Elio Di Rupo reçu à l'Elysée par Nicolas Srakozy
Elio Di Rupo reçu à l'Elysée par Nicolas Srakozy - © BENOIT DOPPAGNE - Belga

Le Premier ministre Elio Di Rupo a confirmé vendredi à Paris qu'un nouvel accord avait été conclu entre la France et la Belgique sur les garanties temporaires accordées par les deux Etats au groupe Dexia pour favoriser son démantèlement.

"Ce nouvel accord a été négocié avec le ministre des Finances et le côté français", a-t-il indiqué à la presse à l'issue d'une rencontre à l'Elysée avec le président français Nicolas Sarkozy.

"Le but est de respecter les engagements" pris par les gouvernements, a ajouté Elio Di Rupo en se refusant à entrer dans les détails et à citer le moindre montant.

De source française, on précisé que la question de Dexia avait été brièvement évoquée lors de l'entretien entre Nicolas Sarkozy et Elio Di Rupo.

Lors du démantèlement du groupe Dexia, en octobre dernier, la Belgique, la France et le Luxembourg ont apporté une garantie de 90 milliards d'euros - ensuite réduite de moitié - aux financements du groupe pour faciliter l'opération, dont 60% à charge de l'Etat belge, comme garantie accordée à Dexia SA et à Dexia Crédit local, les structures de défaisance du holding.

Selon les journaux 'L'Echo' et 'De Tijd', l'accord autorise le groupe à émettre pour 17 milliards d'euros de dettes couvertes par la signature des Etats, sans devoir fournir de gages en contrepartie. En échange, le groupe s'est engagé à dénouer plus rapidement ses liens avec Dexia banque Belgique.

"Ce deal diminue le risque de Dexia banque Belgique, mais augmente, par contre celui de l’État belge et donc des contribuables", résumait vendredi 'L'Echo'.

Les 17 milliards sont une partie d'un régime provisoire de garanties publiques, d'une valeur maximale de 45 milliards d'euros, dont la Belgique assume 60,5%.

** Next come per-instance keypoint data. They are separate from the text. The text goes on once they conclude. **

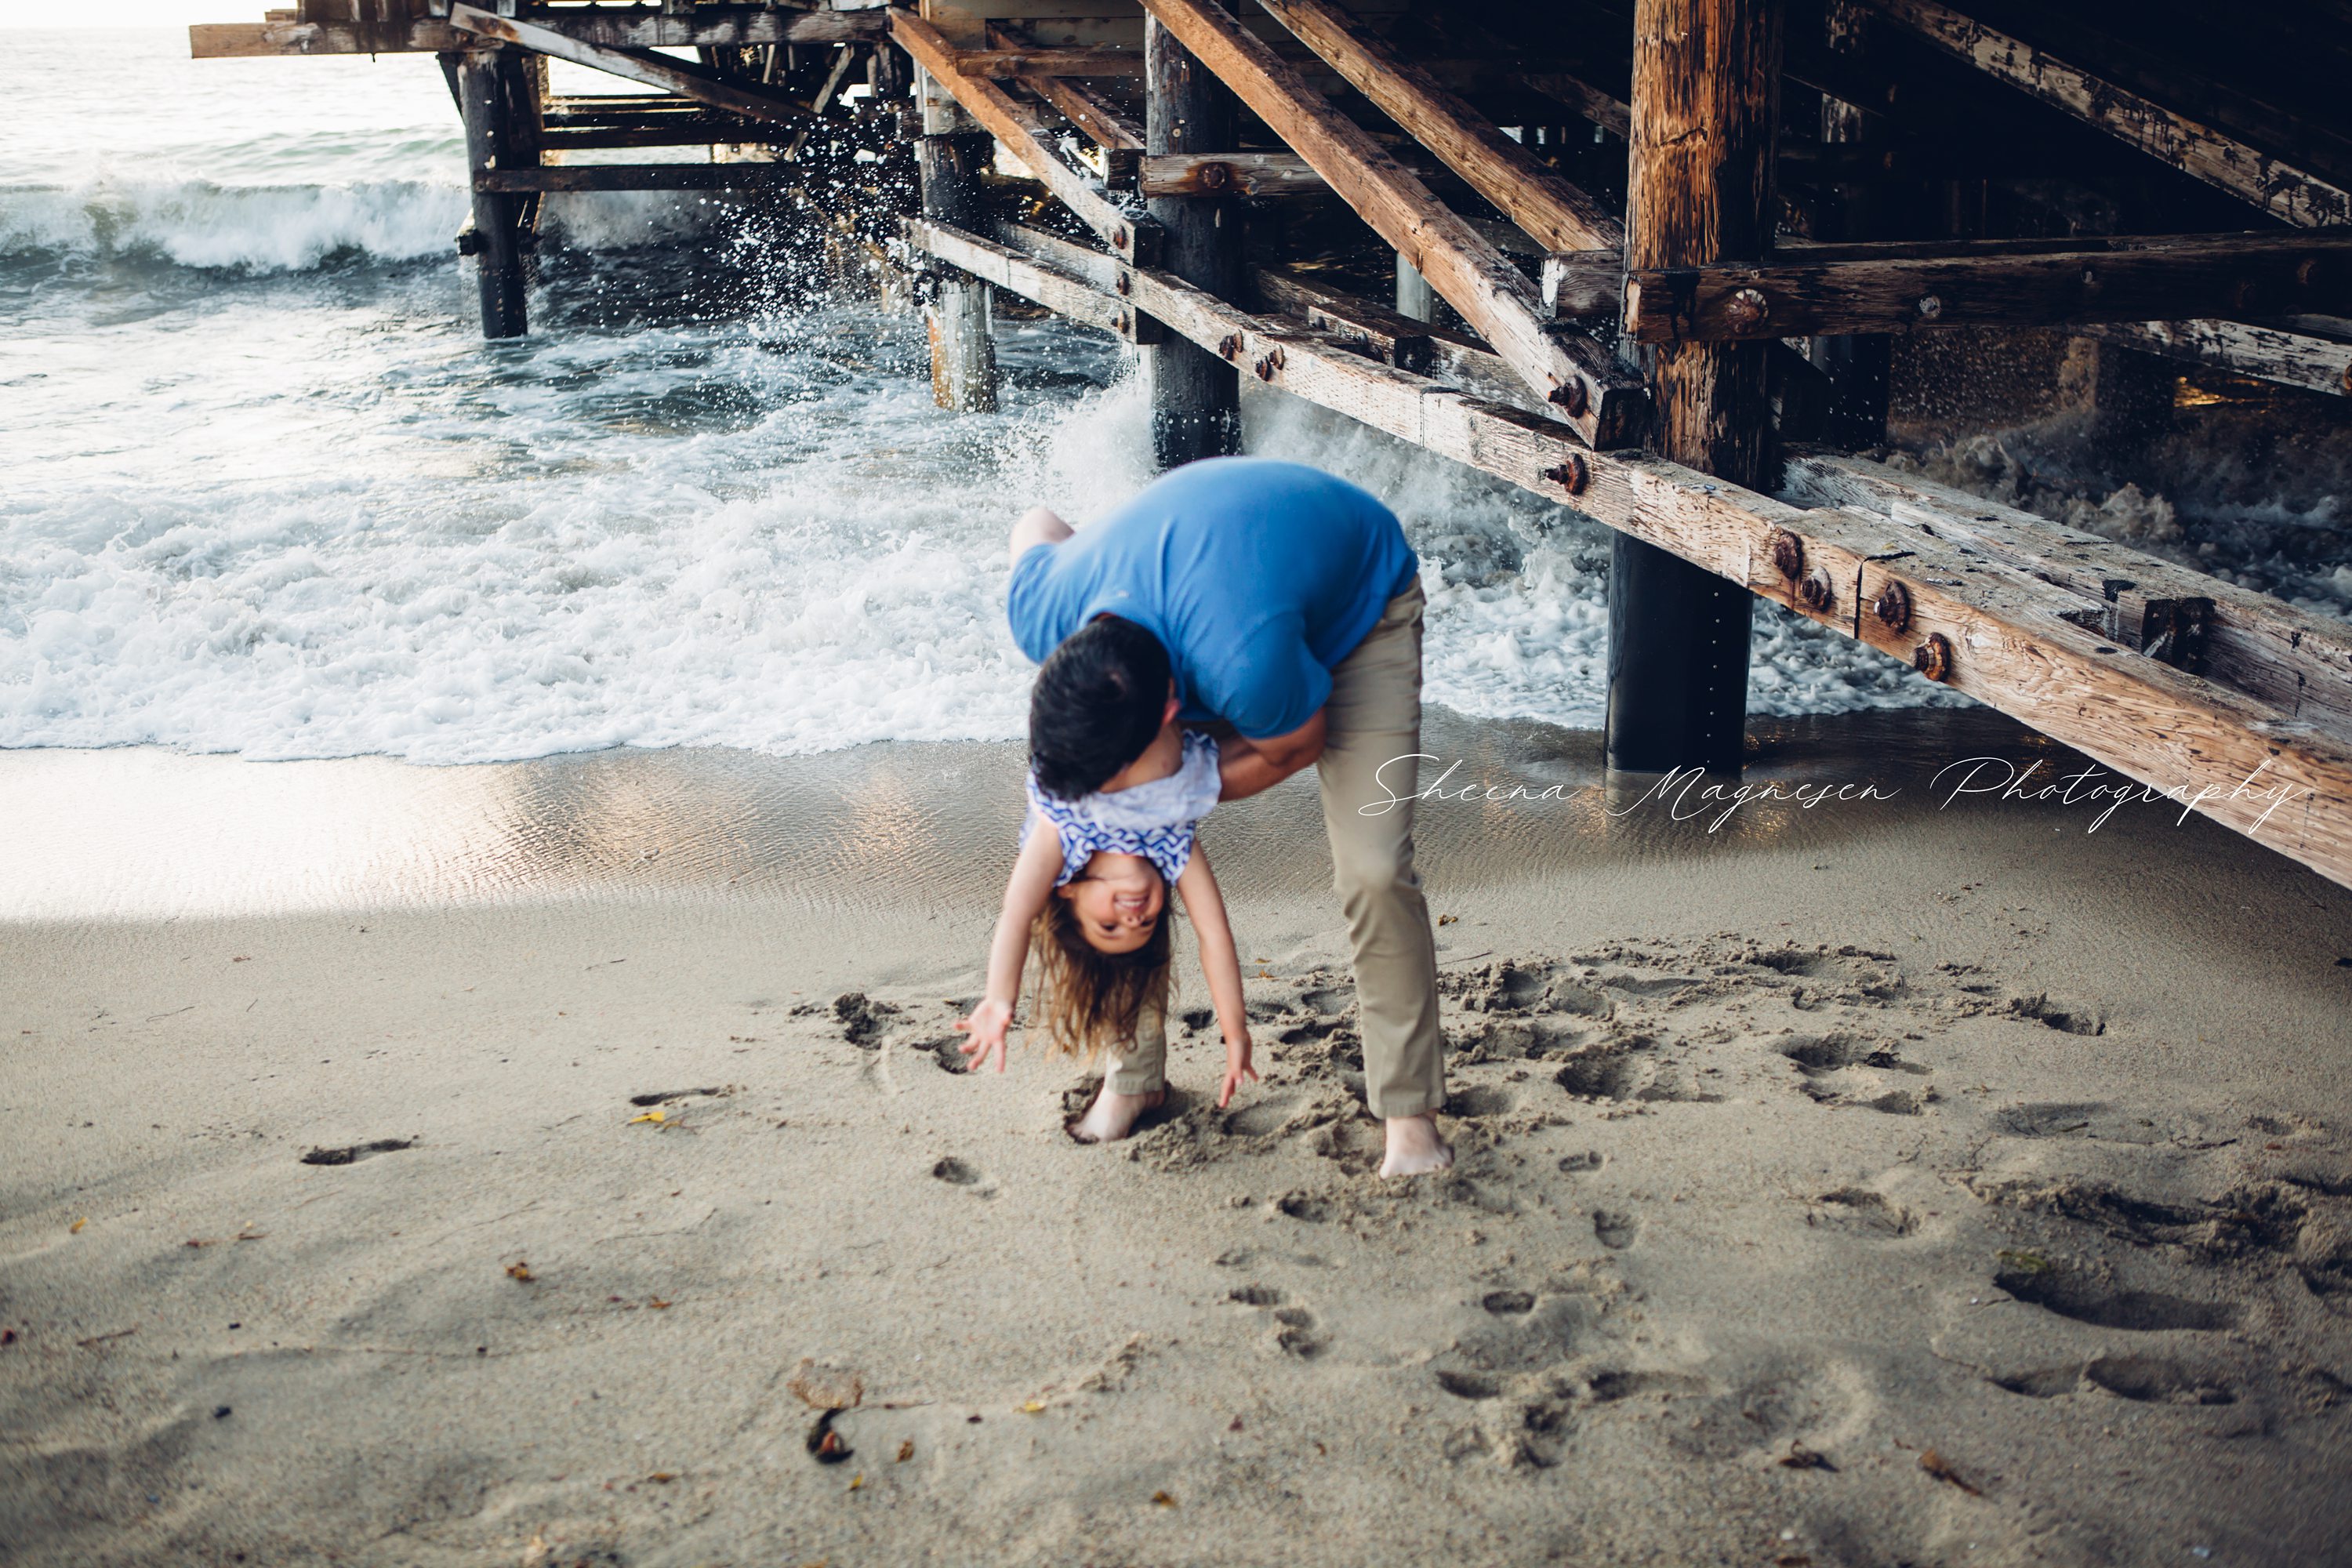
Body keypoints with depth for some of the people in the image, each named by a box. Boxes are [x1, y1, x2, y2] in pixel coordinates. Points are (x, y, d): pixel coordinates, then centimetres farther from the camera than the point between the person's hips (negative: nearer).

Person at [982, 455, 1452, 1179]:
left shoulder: (1245, 667, -47)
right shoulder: (1041, 611, -31)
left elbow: (1297, 746, -23)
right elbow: (1037, 524, -5)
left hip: (1359, 597, -5)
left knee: (1373, 869, -17)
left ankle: (1409, 1107, -1)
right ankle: (1132, 1072, 13)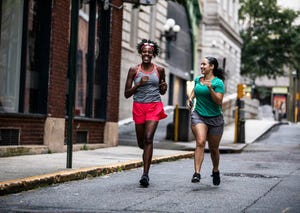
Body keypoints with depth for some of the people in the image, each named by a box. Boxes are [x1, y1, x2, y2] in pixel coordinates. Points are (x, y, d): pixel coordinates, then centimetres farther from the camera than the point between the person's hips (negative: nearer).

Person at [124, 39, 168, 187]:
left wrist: (164, 88, -6)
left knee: (148, 138, -18)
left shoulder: (159, 70, 5)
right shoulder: (134, 70, 1)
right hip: (139, 107, 1)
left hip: (155, 107, -1)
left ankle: (145, 174, -18)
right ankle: (147, 154, 48)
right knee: (141, 142, 9)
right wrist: (139, 84, -13)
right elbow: (127, 94, 1)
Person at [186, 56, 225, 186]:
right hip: (198, 116, 2)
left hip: (215, 118, -2)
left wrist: (210, 89, -28)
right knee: (200, 142, -21)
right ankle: (197, 173, -27)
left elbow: (219, 101, -17)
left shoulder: (218, 82, -9)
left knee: (213, 148, 10)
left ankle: (215, 171, 37)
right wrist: (190, 98, 10)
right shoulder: (198, 79, 7)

Le régime provisoire de garanties doit être remplacé, sous réserve d'approbation par les États et la Commission européenne, par un système définitif d'une valeur de 90 milliards d'euros.

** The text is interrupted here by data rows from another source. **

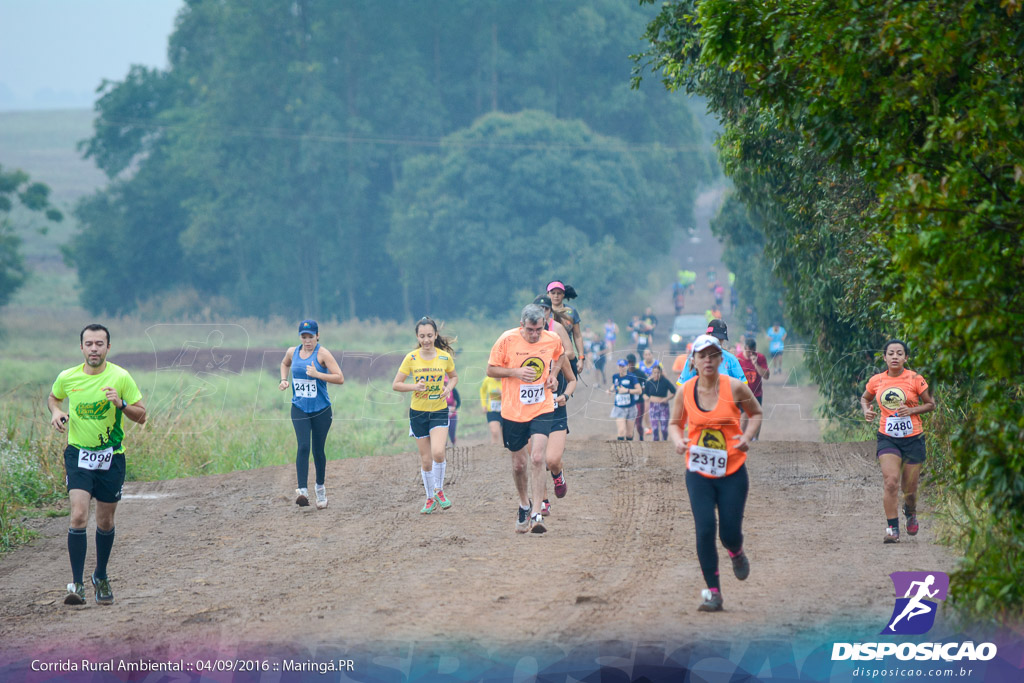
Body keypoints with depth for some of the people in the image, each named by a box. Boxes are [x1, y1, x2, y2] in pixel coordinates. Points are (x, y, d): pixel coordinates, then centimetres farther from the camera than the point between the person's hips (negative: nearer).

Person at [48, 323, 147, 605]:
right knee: (78, 516, -17)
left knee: (105, 522, 10)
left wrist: (121, 404, -22)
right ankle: (77, 584, -16)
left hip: (111, 457, 0)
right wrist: (55, 412, -4)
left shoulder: (121, 378, -8)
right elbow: (53, 397, 19)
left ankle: (101, 577, 32)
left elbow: (141, 416, -3)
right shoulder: (67, 378, -3)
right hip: (78, 454, 0)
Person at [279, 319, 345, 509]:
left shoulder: (322, 354, -10)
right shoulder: (292, 352, 3)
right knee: (303, 446, -16)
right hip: (299, 408, 2)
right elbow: (285, 364, 28)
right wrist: (284, 379, 10)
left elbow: (340, 378, -15)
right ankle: (302, 490, -24)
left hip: (321, 410, -2)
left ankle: (320, 487, 30)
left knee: (318, 450, 7)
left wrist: (317, 374, -24)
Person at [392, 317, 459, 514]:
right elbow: (396, 384, -2)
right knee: (426, 459, 5)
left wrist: (449, 387, -6)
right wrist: (414, 387, -20)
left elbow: (454, 376, 15)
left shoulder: (445, 357, -3)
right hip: (418, 412, 1)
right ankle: (431, 498, 23)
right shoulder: (411, 358, -6)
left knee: (438, 452, -20)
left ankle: (439, 490, 4)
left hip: (439, 411, -1)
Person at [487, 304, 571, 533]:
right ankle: (524, 505, 36)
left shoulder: (553, 340, -4)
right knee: (519, 464, 11)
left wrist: (553, 374, 1)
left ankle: (536, 514, -15)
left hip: (542, 409, 0)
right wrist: (516, 372, -20)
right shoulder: (507, 340, -12)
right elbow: (491, 370, -4)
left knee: (537, 459, -17)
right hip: (513, 410, 0)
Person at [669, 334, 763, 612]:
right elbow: (675, 423, 12)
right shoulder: (685, 391, -2)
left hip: (732, 472, -1)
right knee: (705, 530, -11)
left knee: (729, 533, 0)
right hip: (698, 474, 1)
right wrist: (678, 440, -10)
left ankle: (736, 553, 40)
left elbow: (756, 413, 8)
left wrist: (747, 436, -10)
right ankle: (713, 593, -1)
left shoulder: (735, 387, -8)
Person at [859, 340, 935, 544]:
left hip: (913, 438, 0)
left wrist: (912, 410, -15)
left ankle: (910, 512, 42)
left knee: (909, 487, 8)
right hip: (887, 439, 0)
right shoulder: (876, 381, 2)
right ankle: (892, 529, -14)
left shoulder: (915, 379, -4)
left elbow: (930, 404, 2)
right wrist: (866, 411, 0)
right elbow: (865, 398, 22)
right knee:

Elio Di Rupo a fait par de son intention d'aller "vite" dans ce dossier.

Pas de parachute doré pour Pierre Mariani

Elio Di Rupo, qui a rencontré le président français Nicolas Sarkozy et son homologue François Fillon, a exprimé "très clairement" son refus de l'octroi de toute "golden handshake" à Pierre Mariani, qui a présenté jeudi une perte record de 11,6 milliards d'euros en 2011, en l'imputant à une "gestion hasardeuse du groupe avant 2008", a indiqué le porte-parole du Premier ministre à l'issue de ces entretiens.

Pour le maintien de l'arrêt des Eurostars à la gare de Lille

"La Belgique marque sa désapprobation" avec la volonté britannique de supprimer les arrêts des trains transmanche à grande vitesse à Lille et "souhaite le maintien de cet arrêt", a affirmé Elio Di Rupo au président Nicolas Sarkozy et au Premier ministre François Fillon, selon son porte-parole.

Selon la SNCF, les autorités britanniques ont officiellement demandé à Eurostar, en décembre 2011, de mettre fin à la vente de titres de transports entre Bruxelles et Lille/Calais.

Fin 2011, un reportage de l'une des chaînes de la BBC, pointait le fait que d'éventuels illégaux ou passagers fraudeurs pouvaient prendre un Eurostar à Bruxelles, affirmant descendre à Lille ou Calais, et poursuivre leur trajet jusqu'à Londres, avec un simple billet Eurostar, sans avoir une seule fois à montrer leurs papiers. Le Royaume Uni, qui n'appartient pas à l'espace Schengen, a maintenu des contrôles aux frontières.

La question a déjà été abordée au début du mois lors d'un sommet franco-britannique à Paris.

Ce vendredi, Elio Di Rupo a exprimé son désaccord avec le souhait de Londres et affirmé qu'il fallait "toute faire" pour qu'un arrêt des Eurostar soit maintenu à Lille-Europe. Il faut trouver une solution, a-t-il plaidé, en insistant sur l'intérêt de cet arrêt pour toute l'Eurorégion englobant les zones voisines en France, en Wallonie et même en Flandre.